--- EXERCISE GOAL ---
The full listing, word for word and free of images, is the expected result.

BEGIN GIVEN DATA

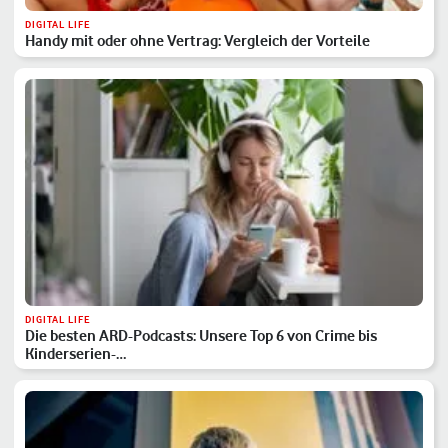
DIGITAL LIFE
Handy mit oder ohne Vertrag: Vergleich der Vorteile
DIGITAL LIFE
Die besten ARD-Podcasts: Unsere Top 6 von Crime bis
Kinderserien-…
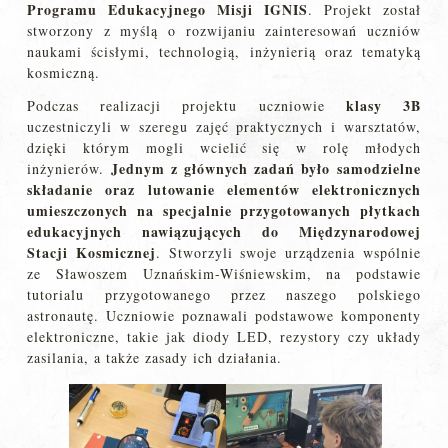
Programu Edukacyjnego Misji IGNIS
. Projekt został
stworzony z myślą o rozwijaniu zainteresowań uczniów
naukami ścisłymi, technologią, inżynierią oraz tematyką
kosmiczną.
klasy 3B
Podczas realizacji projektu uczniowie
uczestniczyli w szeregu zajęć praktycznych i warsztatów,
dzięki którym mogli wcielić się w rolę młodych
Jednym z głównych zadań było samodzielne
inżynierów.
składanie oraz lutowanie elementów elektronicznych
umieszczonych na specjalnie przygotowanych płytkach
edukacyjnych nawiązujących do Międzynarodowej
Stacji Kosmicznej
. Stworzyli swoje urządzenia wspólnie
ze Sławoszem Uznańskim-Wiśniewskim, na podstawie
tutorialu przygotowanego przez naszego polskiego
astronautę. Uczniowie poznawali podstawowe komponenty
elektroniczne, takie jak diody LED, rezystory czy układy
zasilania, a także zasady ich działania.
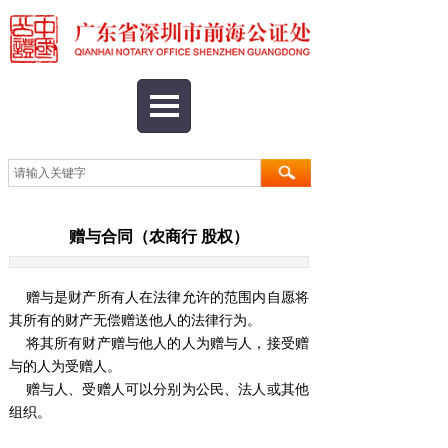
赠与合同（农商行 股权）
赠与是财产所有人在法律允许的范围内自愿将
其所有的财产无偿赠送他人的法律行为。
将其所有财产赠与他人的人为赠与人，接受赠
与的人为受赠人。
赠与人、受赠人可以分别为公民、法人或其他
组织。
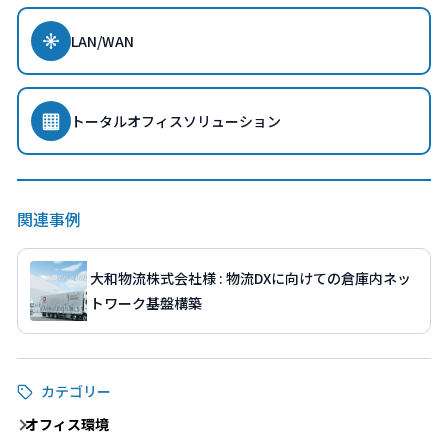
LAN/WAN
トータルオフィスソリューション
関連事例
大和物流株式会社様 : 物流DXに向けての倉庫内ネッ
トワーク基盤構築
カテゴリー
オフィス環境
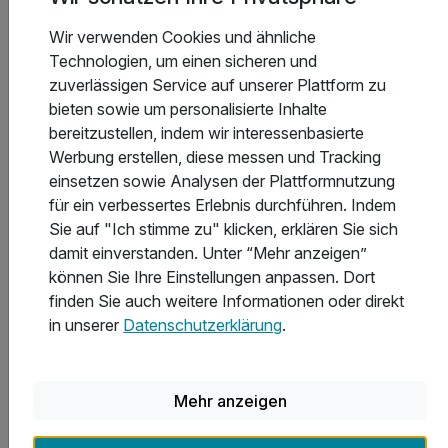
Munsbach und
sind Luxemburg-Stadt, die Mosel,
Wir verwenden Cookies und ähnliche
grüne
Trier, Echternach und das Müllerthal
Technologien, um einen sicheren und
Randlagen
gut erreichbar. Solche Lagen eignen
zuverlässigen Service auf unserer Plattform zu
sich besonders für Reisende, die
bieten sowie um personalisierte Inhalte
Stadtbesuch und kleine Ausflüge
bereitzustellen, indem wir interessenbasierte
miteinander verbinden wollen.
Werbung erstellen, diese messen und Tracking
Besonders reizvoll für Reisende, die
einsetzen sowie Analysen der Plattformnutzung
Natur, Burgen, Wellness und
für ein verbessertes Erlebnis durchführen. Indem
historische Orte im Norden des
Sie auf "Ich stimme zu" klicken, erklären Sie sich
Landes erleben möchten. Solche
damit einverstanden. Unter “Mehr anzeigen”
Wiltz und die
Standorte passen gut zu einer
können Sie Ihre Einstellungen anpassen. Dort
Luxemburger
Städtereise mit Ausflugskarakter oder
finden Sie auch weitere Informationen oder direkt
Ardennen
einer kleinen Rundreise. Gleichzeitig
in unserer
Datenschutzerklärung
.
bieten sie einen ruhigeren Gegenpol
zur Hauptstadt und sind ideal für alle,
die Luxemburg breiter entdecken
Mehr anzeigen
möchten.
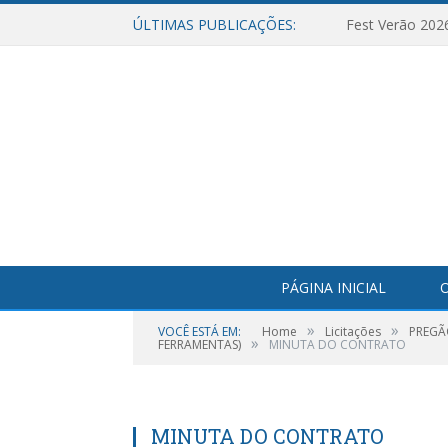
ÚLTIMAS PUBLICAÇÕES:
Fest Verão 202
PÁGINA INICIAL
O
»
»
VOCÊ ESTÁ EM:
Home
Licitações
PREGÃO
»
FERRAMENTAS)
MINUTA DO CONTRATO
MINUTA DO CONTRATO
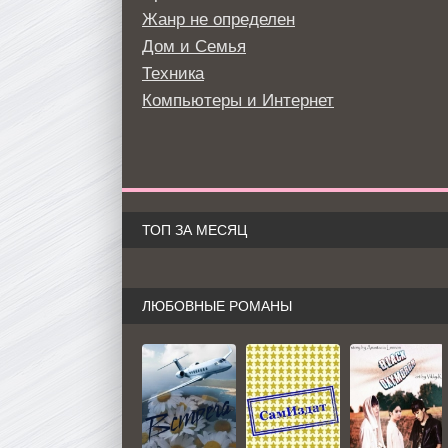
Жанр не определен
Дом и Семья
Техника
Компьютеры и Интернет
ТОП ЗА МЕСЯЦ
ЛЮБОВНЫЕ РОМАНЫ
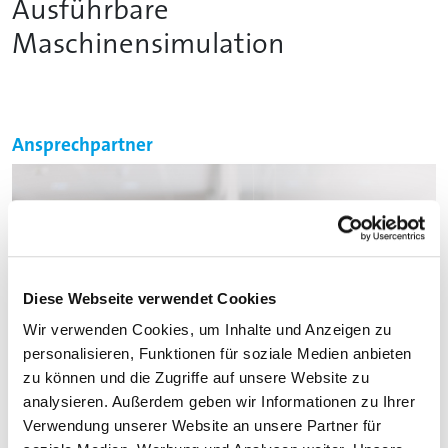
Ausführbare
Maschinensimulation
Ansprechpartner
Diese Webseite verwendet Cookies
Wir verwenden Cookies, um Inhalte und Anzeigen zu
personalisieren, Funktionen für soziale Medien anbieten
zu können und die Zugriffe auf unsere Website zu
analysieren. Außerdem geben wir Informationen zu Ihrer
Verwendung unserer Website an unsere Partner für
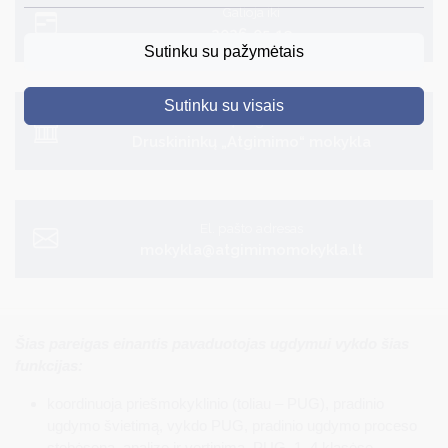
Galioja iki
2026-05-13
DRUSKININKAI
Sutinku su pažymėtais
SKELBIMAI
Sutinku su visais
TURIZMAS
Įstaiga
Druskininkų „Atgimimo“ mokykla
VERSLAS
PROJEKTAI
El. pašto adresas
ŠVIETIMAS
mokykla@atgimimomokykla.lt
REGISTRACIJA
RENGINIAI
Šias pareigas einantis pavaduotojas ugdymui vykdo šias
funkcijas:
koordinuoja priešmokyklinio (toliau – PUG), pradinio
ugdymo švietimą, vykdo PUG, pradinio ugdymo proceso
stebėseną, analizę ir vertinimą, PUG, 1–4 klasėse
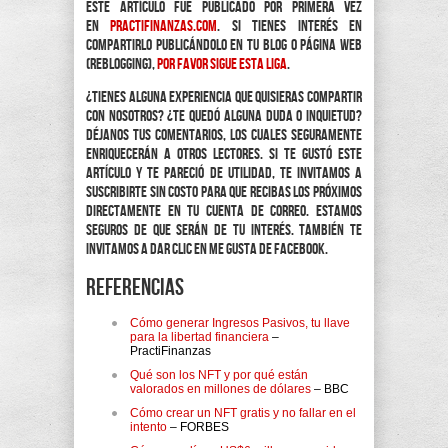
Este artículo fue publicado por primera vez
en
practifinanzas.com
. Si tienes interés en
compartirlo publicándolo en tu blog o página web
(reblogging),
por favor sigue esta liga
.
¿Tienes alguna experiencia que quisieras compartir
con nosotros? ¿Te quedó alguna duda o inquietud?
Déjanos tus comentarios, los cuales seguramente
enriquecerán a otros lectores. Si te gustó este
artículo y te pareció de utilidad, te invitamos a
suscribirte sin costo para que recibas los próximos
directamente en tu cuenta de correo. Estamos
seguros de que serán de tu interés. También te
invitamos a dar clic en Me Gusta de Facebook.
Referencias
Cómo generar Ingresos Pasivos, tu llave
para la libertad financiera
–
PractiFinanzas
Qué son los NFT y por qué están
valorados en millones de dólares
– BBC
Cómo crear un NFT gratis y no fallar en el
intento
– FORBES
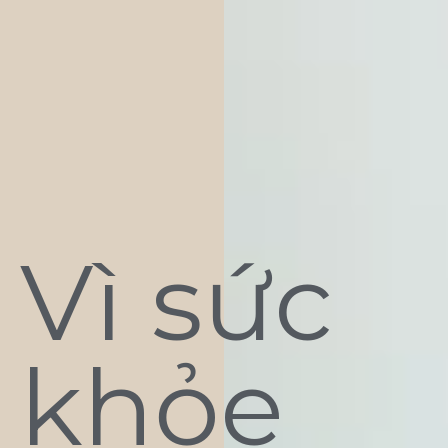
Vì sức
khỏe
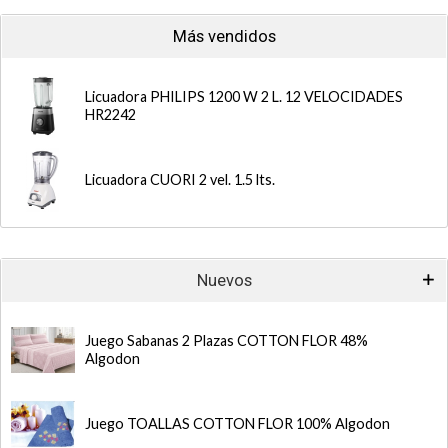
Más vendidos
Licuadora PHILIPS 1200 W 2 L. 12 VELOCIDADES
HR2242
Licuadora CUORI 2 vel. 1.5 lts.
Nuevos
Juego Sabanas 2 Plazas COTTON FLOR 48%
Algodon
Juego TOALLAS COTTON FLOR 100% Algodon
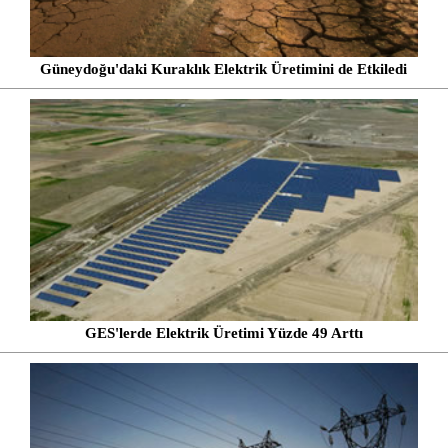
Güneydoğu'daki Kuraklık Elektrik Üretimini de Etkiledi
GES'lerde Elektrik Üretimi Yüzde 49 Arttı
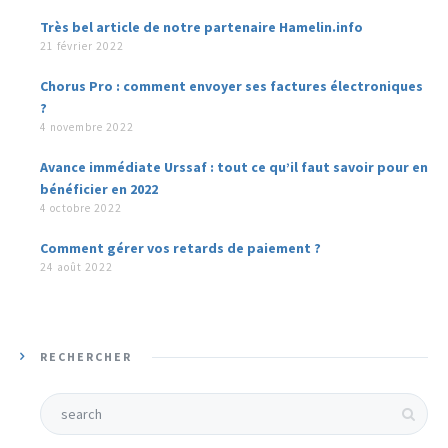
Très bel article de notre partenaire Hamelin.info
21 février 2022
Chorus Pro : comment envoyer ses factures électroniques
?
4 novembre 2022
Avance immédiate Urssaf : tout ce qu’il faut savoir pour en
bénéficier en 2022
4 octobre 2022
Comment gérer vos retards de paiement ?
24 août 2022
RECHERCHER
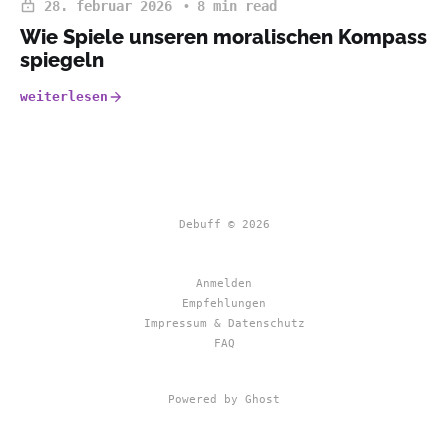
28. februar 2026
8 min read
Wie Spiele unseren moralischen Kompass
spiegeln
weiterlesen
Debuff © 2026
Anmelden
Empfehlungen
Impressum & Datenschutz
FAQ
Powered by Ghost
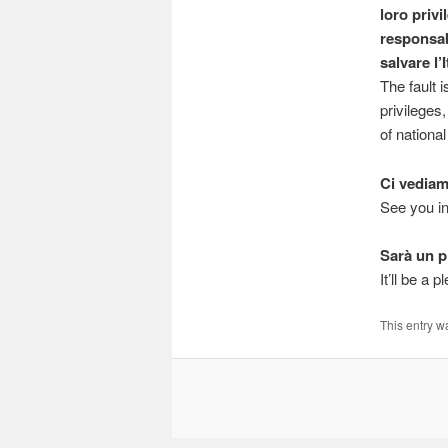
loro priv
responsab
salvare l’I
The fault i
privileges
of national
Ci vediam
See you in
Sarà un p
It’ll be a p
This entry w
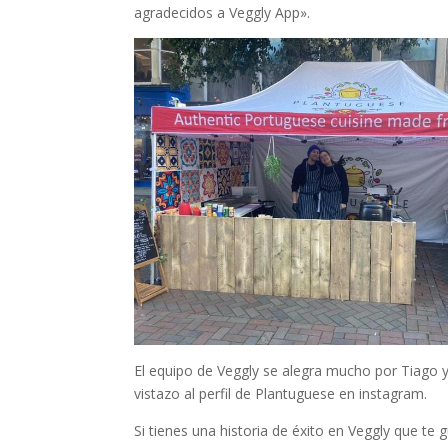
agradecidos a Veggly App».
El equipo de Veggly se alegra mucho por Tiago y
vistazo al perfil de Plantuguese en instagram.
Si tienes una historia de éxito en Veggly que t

END GIVEN DATA

--- TASK ANSWER ---
DIGITAL LIFE
Handy mit oder ohne Vertrag: Vergleich der Vorteile
DIGITAL LIFE
Die besten ARD-Podcasts: Unsere Top 6 von Crime bis
Kinderserien-…
Programu Edukacyjnego Misji IGNIS
. Projekt został
stworzony z myślą o rozwijaniu zainteresowań uczniów
naukami ścisłymi, technologią, inżynierią oraz tematyką
kosmiczną.
klasy 3B
Podczas realizacji projektu uczniowie
uczestniczyli w szeregu zajęć praktycznych i warsztatów,
dzięki którym mogli wcielić się w rolę młodych
Jednym z głównych zadań było samodzielne
inżynierów.
składanie oraz lutowanie elementów elektronicznych
umieszczonych na specjalnie przygotowanych płytkach
edukacyjnych nawiązujących do Międzynarodowej
Stacji Kosmicznej
. Stworzyli swoje urządzenia wspólnie
ze Sławoszem Uznańskim-Wiśniewskim, na podstawie
tutorialu przygotowanego przez naszego polskiego
astronautę. Uczniowie poznawali podstawowe komponenty
elektroniczne, takie jak diody LED, rezystory czy układy
zasilania, a także zasady ich działania.
赠与合同（农商行 股权）
赠与是财产所有人在法律允许的范围内自愿将
其所有的财产无偿赠送他人的法律行为。
将其所有财产赠与他人的人为赠与人，接受赠
与的人为受赠人。
赠与人、受赠人可以分别为公民、法人或其他
组织。
LAN/WAN
トータルオフィスソリューション
関連事例
大和物流株式会社様 : 物流DXに向けての倉庫内ネッ
トワーク基盤構築
カテゴリー
オフィス環境
Munsbach und
sind Luxemburg-Stadt, die Mosel,
Wir verwenden Cookies und ähnliche
grüne
Trier, Echternach und das Müllerthal
Technologien, um einen sicheren und
Randlagen
gut erreichbar. Solche Lagen eignen
zuverlässigen Service auf unserer Plattform zu
sich besonders für Reisende, die
bieten sowie um personalisierte Inhalte
Stadtbesuch und kleine Ausflüge
bereitzustellen, indem wir interessenbasierte
miteinander verbinden wollen.
Werbung erstellen, diese messen und Tracking
Besonders reizvoll für Reisende, die
einsetzen sowie Analysen der Plattformnutzung
Natur, Burgen, Wellness und
für ein verbessertes Erlebnis durchführen. Indem
historische Orte im Norden des
Sie auf "Ich stimme zu" klicken, erklären Sie sich
Landes erleben möchten. Solche
damit einverstanden. Unter “Mehr anzeigen”
Wiltz und die
Standorte passen gut zu einer
können Sie Ihre Einstellungen anpassen. Dort
Luxemburger
Städtereise mit Ausflugskarakter oder
finden Sie auch weitere Informationen oder direkt
Ardennen
einer kleinen Rundreise. Gleichzeitig
in unserer
Datenschutzerklärung
.
bieten sie einen ruhigeren Gegenpol
zur Hauptstadt und sind ideal für alle,
die Luxemburg breiter entdecken
Mehr anzeigen
möchten.
ÚLTIMAS PUBLICAÇÕES:
Fest Verão 202
PÁGINA INICIAL
O
»
»
VOCÊ ESTÁ EM:
Home
Licitações
PREGÃO
»
FERRAMENTAS)
MINUTA DO CONTRATO
MINUTA DO CONTRATO
Жанр не определен
Дом и Семья
Техника
Компьютеры и Интернет
ТОП ЗА МЕСЯЦ
ЛЮБОВНЫЕ РОМАНЫ
Ausführbare
Maschinensimulation
Ansprechpartner
Diese Webseite verwendet Cookies
Wir verwenden Cookies, um Inhalte und Anzeigen zu
personalisieren, Funktionen für soziale Medien anbieten
zu können und die Zugriffe auf unsere Website zu
analysieren. Außerdem geben wir Informationen zu Ihrer
Verwendung unserer Website an unsere Partner für
Galioja iki
2026-05-13
DRUSKININKAI
Sutinku su pažymėtais
SKELBIMAI
Sutinku su visais
TURIZMAS
Įstaiga
Druskininkų „Atgimimo“ mokykla
VERSLAS
PROJEKTAI
El. pašto adresas
ŠVIETIMAS
mokykla@atgimimomokykla.lt
REGISTRACIJA
RENGINIAI
Šias pareigas einantis pavaduotojas ugdymui vykdo šias
funkcijas:
koordinuoja priešmokyklinio (toliau – PUG), pradinio
ugdymo švietimą, vykdo PUG, pradinio ugdymo proceso
stebėseną, analizę ir vertinimą, PUG, 1–4 klasėse
Este artículo fue publicado por primera vez
en
practifinanzas.com
. Si tienes interés en
compartirlo publicándolo en tu blog o página web
(reblogging),
por favor sigue esta liga
.
¿Tienes alguna experiencia que quisieras compartir
con nosotros? ¿Te quedó alguna duda o inquietud?
Déjanos tus comentarios, los cuales seguramente
enriquecerán a otros lectores. Si te gustó este
artículo y te pareció de utilidad, te invitamos a
suscribirte sin costo para que recibas los próximos
directamente en tu cuenta de correo. Estamos
seguros de que serán de tu interés. También te
invitamos a dar clic en Me Gusta de Facebook.
Referencias
Cómo generar Ingresos Pasivos, tu llave
para la libertad financiera
–
PractiFinanzas
Qué son los NFT y por qué están
valorados en millones de dólares
– BBC
Cómo crear un NFT gratis y no fallar en el
intento
– FORBES
Vì sức
khỏe
Más vendidos
Licuadora PHILIPS 1200 W 2 L. 12 VELOCIDADES
HR2242
Licuadora CUORI 2 vel. 1.5 lts.
Nuevos
Juego Sabanas 2 Plazas COTTON FLOR 48%
Algodon
Juego TOALLAS COTTON FLOR 100% Algodon
Güneydoğu'daki Kuraklık Elektrik Üretimini de Etkiledi
GES'lerde Elektrik Üretimi Yüzde 49 Arttı
Très bel article de notre partenaire Hamelin.info
21 février 2022
Chorus Pro : comment envoyer ses factures électroniques
?
4 novembre 2022
Avance immédiate Urssaf : tout ce qu’il faut savoir pour en
bénéficier en 2022
4 octobre 2022
Comment gérer vos retards de paiement ?
24 août 2022
RECHERCHER
28. februar 2026
8 min read
Wie Spiele unseren moralischen Kompass
spiegeln
weiterlesen
Debuff © 2026
Anmelden
Empfehlungen
Impressum & Datenschutz
FAQ
Powered by Ghost
loro priv
responsab
salvare l’I
The fault i
privileges
of national
Ci vediam
See you in
Sarà un p
It’ll be a p
This entry w
agradecidos a Veggly App».
El equipo de Veggly se alegra mucho por Tiago y
vistazo al perfil de Plantuguese en instagram.
Si tienes una historia de éxito en Veggly que t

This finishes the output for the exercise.